On the AMD side (charts 3-4), Ubuntu + ROCm came out ahead by about 5% in the batch count 10 test but fell behind when the batch size was increased to 4. Once again, ZLUDA did not appear to be significantly affected by the HAGS option.
Fooocus
Within Fooocus, the combination of Ubuntu and SDPA comes out ahead overall. The impact of HAGS is less clear, with a notable decrease in performance with xFormers. Fooocus does not appear to support image generation with batch sizes larger than 1, so we only have results for the batch count 10 test.
InvokeAI
Like Fooocus, InvokeAI does not support batch sizes larger than one, so only one set of results is provided here as well. As with the previous results, the Ubuntu + SDPA combination comes out ahead overall. Interestingly, this is one of the few examples where disabling HAGS slightly negatively impacted performance.
SD.Next
Finally, the SD.Next results once again show that Ubuntu with SDPA is the most performant option overall. However, just like the InvokeAI results above, we found that disabling HAGS slightly decreased performance.
Looking at the AMD results (charts 3-4), we again find Ubuntu + ROCM 5.7 trailing slightly behind ZLUDA within Windows, but only by about 1%. The HAGS on test did report a slightly higher speed, but by less than a single percentage point, further establishing that HAGS has little impact on ZLUDA performance.
Conclusion
Throughout our testing of the NVIDIA GeForce RTX 4080, we found that Ubuntu consistently provided a small performance benefit over Windows when generating images with Stable Diffusion and that, except for the original SD-WebUI (A1111), SDP cross-attention is a more performant choice than xFormers. Additionally, our results show that the Windows 11 default setting of HAGS-enabled is typically not the best option for performance. However, the performance impact of leaving HAGS enabled is generally minor and may be the better choice in some applications, such as SD.Next and InvokeAI.
As long as the ZLUDA project remains available, we found that owners of the AMD Radeon RX 7900 XTX can expect similar performance between Ubuntu/ROCm and Windows/ZLUDA, with the HAGS setting in Windows having little to no effect on image generation speeds.
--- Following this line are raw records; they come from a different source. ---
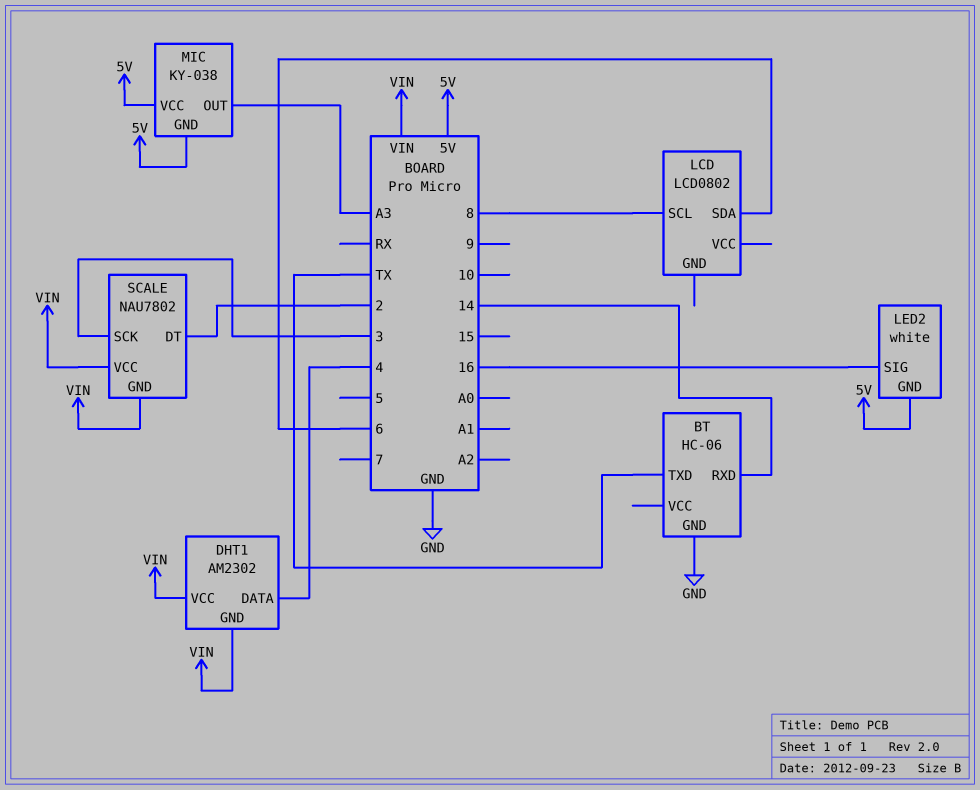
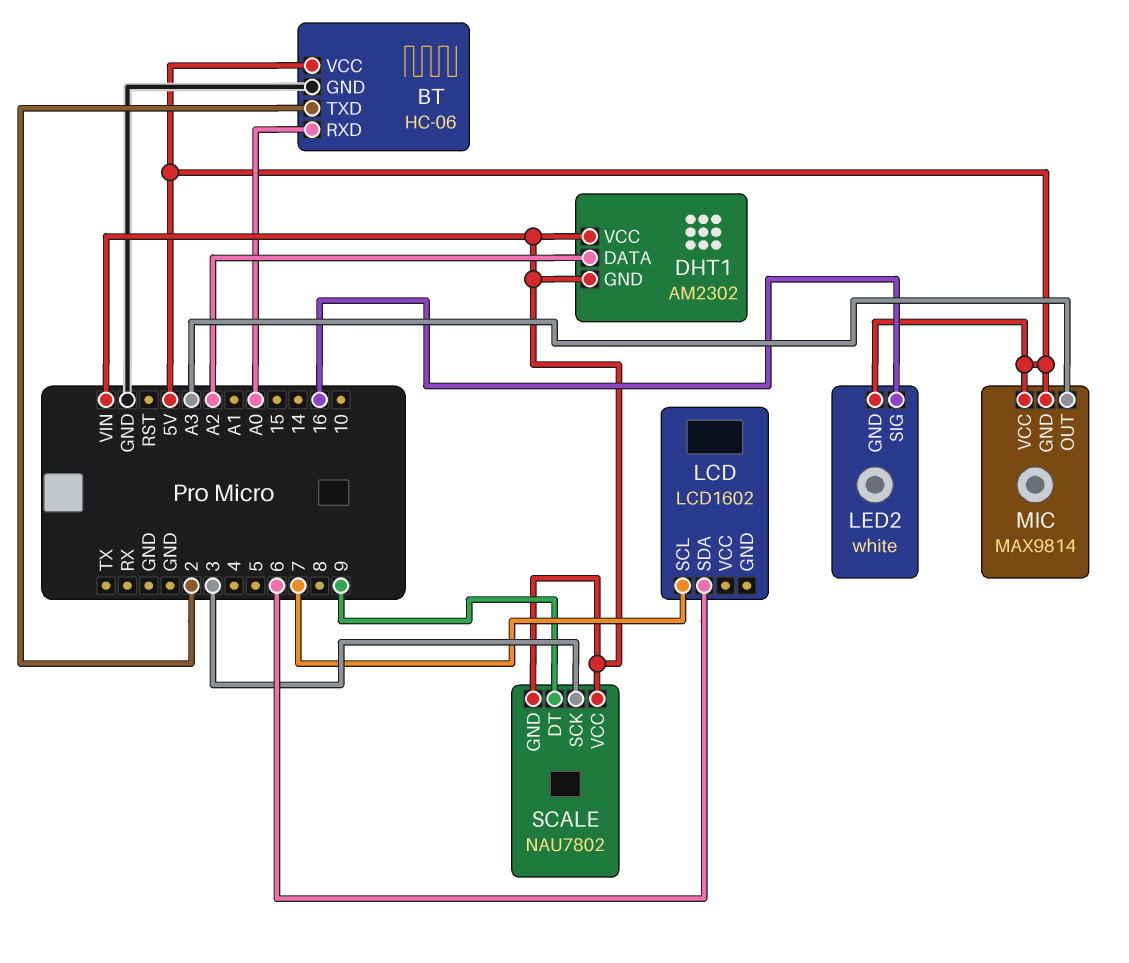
BT pin RXD: 14 -> A0
BT pin TXD: TX -> 2
BT pin VCC: none -> 5V
DHT1 pin DATA: 4 -> A2
LCD: LCD0802 -> LCD1602
LCD pin SCL: 8 -> 7
MIC: KY-038 -> MAX9814
SCALE pin DT: 2 -> 9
That said, even with the most generous comparison between the two, Ubuntu only provided a performance gain of about 9.5%, with most examples falling to around a 5% or smaller improvement. This means the performance argument for Ubuntu over Windows may not overcome the typical arguments against a switch from Windows, such as software compatibility. Yet the benefit of reduced VRAM usage could tip the scales towards Linux for less powerful GPUs with smaller amounts of VRAM. However, anyone looking to achieve the absolute fastest possible image generation speeds using Stable Diffusion should look beyond Windows 11.